» **About this exercise**: Would you count the lines of the listing that carry the word "locally"? Give only the resulting number.

Extracted records Start Marker

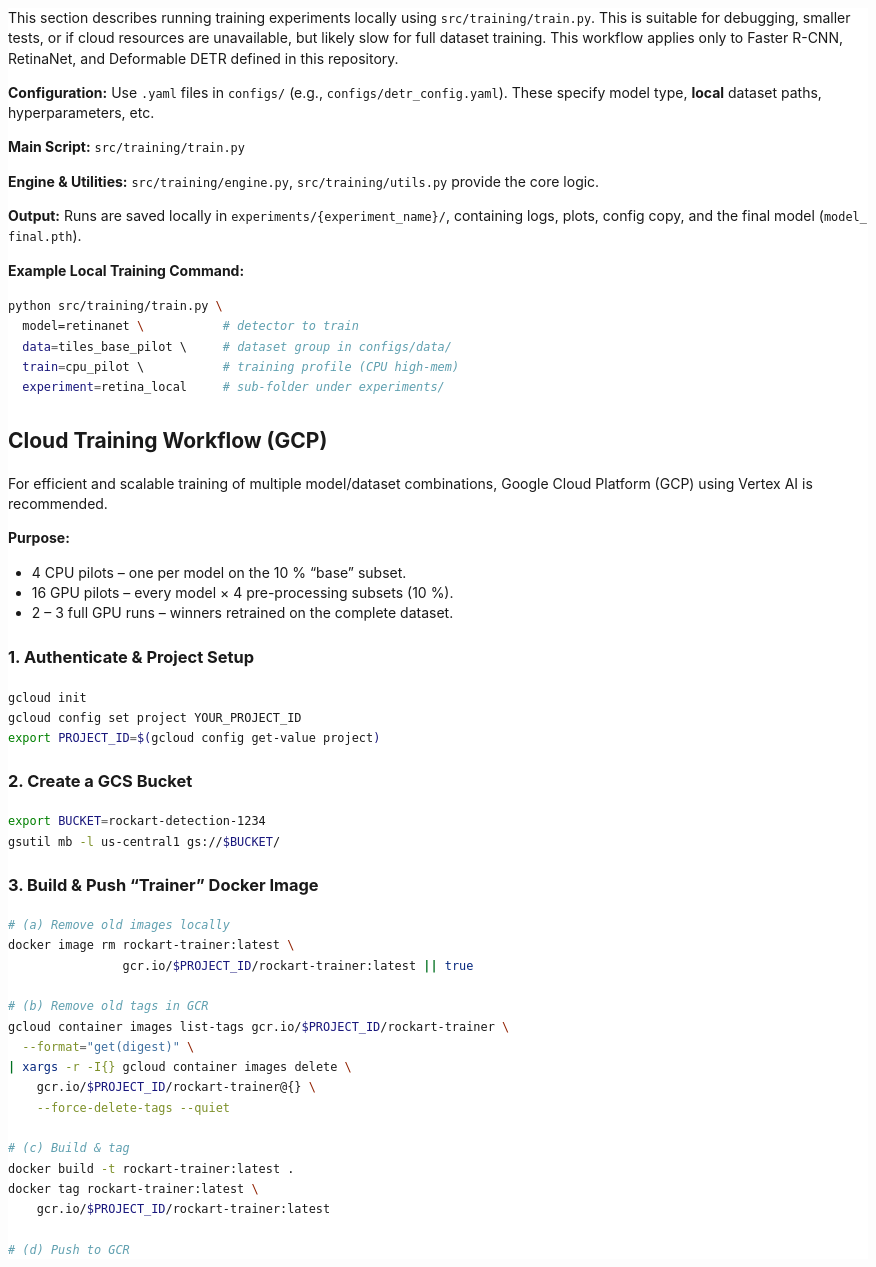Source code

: This section describes running training experiments locally using `src/training/train.py`. This is suitable for debugging, smaller tests, or if cloud resources are unavailable, but likely slow for full dataset training. This workflow applies only to Faster R-CNN, RetinaNet, and Deformable DETR defined in this repository.

**Configuration:** Use `.yaml` files in `configs/` (e.g., `configs/detr_config.yaml`). These specify model type, **local** dataset paths, hyperparameters, etc.

**Main Script:** `src/training/train.py`

**Engine & Utilities:** `src/training/engine.py`, `src/training/utils.py` provide the core logic.

**Output:** Runs are saved locally in `experiments/{experiment_name}/`, containing logs, plots, config copy, and the final model (`model_final.pth`).

**Example Local Training Command:**
```bash
python src/training/train.py \
  model=retinanet \           # detector to train
  data=tiles_base_pilot \     # dataset group in configs/data/
  train=cpu_pilot \           # training profile (CPU high-mem)
  experiment=retina_local     # sub-folder under experiments/
```

## Cloud Training Workflow (GCP)

For efficient and scalable training of multiple model/dataset combinations, Google Cloud Platform (GCP) using Vertex AI is recommended.

**Purpose:**  
* 4 CPU pilots – one per model on the 10 % “base” subset.
* 16 GPU pilots – every model × 4 pre-processing subsets (10 %).
* 2 – 3 full GPU runs – winners retrained on the complete dataset.

### 1. Authenticate & Project Setup

```bash
gcloud init
gcloud config set project YOUR_PROJECT_ID
export PROJECT_ID=$(gcloud config get-value project)
```

### 2. Create a GCS Bucket
```bash
export BUCKET=rockart-detection-1234
gsutil mb -l us-central1 gs://$BUCKET/
```

### 3. Build & Push “Trainer” Docker Image
```bash
# (a) Remove old images locally
docker image rm rockart-trainer:latest \
                gcr.io/$PROJECT_ID/rockart-trainer:latest || true

# (b) Remove old tags in GCR
gcloud container images list-tags gcr.io/$PROJECT_ID/rockart-trainer \
  --format="get(digest)" \
| xargs -r -I{} gcloud container images delete \
    gcr.io/$PROJECT_ID/rockart-trainer@{} \
    --force-delete-tags --quiet

# (c) Build & tag
docker build -t rockart-trainer:latest .
docker tag rockart-trainer:latest \
    gcr.io/$PROJECT_ID/rockart-trainer:latest

# (d) Push to GCR
```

Extracted records End Marker

» **Solution below**: 3